Bizimki de, insanlarla gönül birliği kuramadı, onları küçümsedi. Esir etti. Büyük bir hırsa kapıldı. Hürriyet arayanları oyalayıp köle etme yollarını aradı. O kendisine gösterilen saygıyı azımsadı, doyumsuzluk gösterdi ve gözlerini yukarıya dikti. Kemal noktasına da ulaşamadı. Aklı yalnız düşmanımızda gördü. Onlarla yakınlaştı. Onlara sarıldı ve bizim Türk-Müslüman kuyusunu kazdı. Budalalığını görenler ona “zekisin” dediler. O, aklın zekânın yürekle kopmaz bütünlükte olduğunu kavrayamadı ve yavan kaldı. Eline geçeni yarın yerim diye gömüp saklarken, her şeyi çürüttü.
Biz Vatan toprağımıza atı evcilleştirerek gelmişiz. Atalarımız uzun yolları at üstünde geçmiştir. Bu Vatanı atlı insana göre düzenleyen yeniden kuran onlardır. Bu topraklar hepimize Ata Vatan olalı bundan büyük zafer yaşamamıştır.
Bu açıdan baktığımızda, insanlarımız umut dolu öfke doludur ama asıl önemlisi merak da dolu bir yaratık olduğundan ve güçten emek yapmayı ürün yaratmayı bildiğinden ötürü ölümsüz ve yücedir. Emeğin mezar taşı ise henüz dikilmedi.

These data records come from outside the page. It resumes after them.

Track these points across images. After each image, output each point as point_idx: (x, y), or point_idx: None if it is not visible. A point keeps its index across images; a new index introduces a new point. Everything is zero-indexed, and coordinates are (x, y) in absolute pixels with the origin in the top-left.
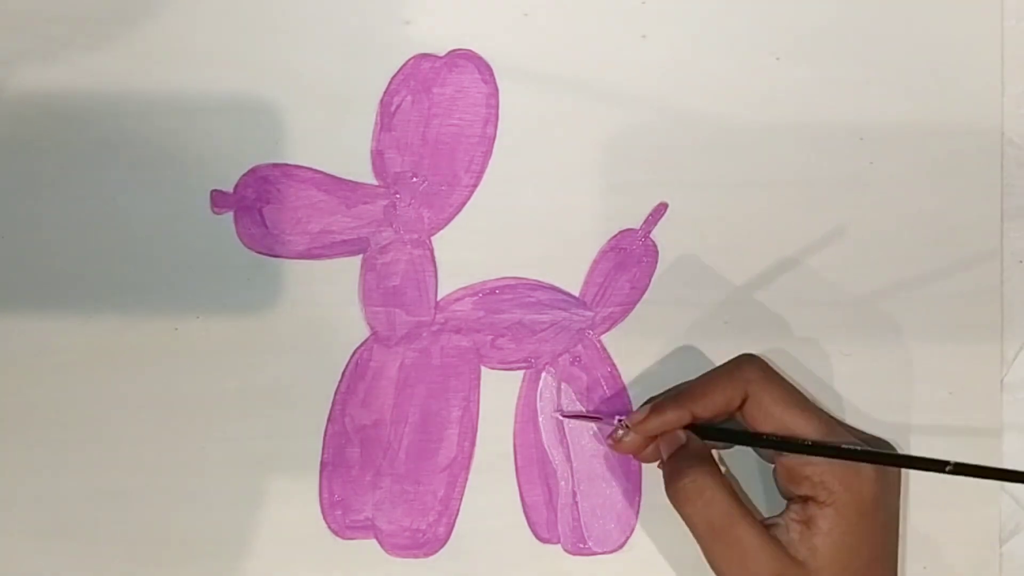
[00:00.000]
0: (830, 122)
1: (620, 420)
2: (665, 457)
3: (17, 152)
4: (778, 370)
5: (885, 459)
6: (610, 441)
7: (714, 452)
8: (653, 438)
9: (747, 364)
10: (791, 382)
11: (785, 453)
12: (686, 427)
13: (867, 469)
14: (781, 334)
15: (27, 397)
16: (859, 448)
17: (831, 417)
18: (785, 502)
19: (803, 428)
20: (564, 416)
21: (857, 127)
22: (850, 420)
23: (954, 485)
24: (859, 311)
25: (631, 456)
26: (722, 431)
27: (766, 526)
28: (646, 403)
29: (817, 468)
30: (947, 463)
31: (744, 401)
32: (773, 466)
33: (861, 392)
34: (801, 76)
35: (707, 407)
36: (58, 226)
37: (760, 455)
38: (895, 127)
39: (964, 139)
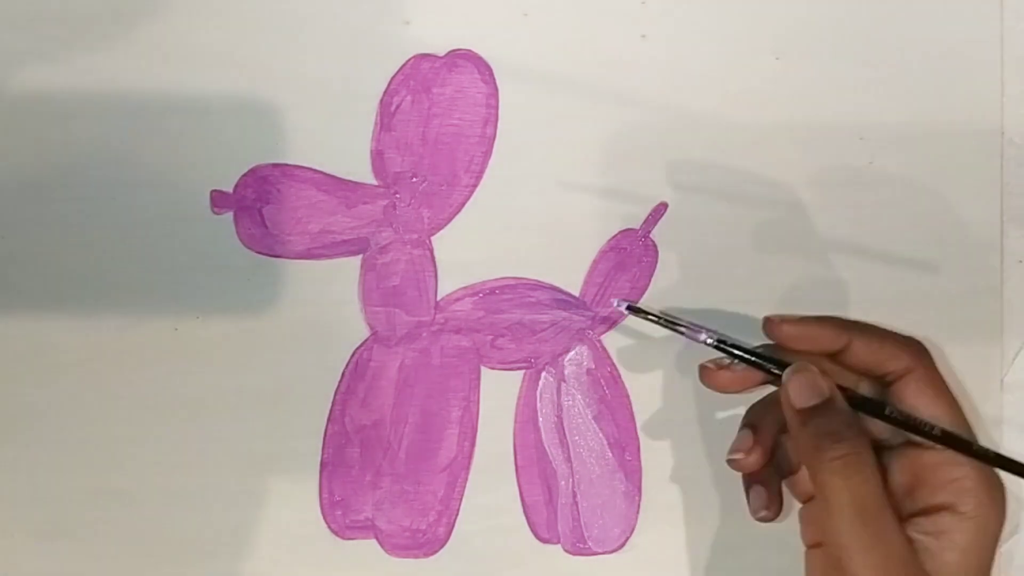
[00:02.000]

İnsanın alnında parlayan yıldızdır; Parlayan, atalarımızla gücün emeğe dönüşmesi utkudur. İşimizi elimizden alan ve bizi uğraşısız bırakan adam “lider” olamaz, bu gibi kişilerin mezarı başına taş dikilmez. Söylenecek iki mısra vardır o da şudur:
Seni kim tanırdı?
Seni kim tanırdı Türk-Müslüman Halkı olmasaydı!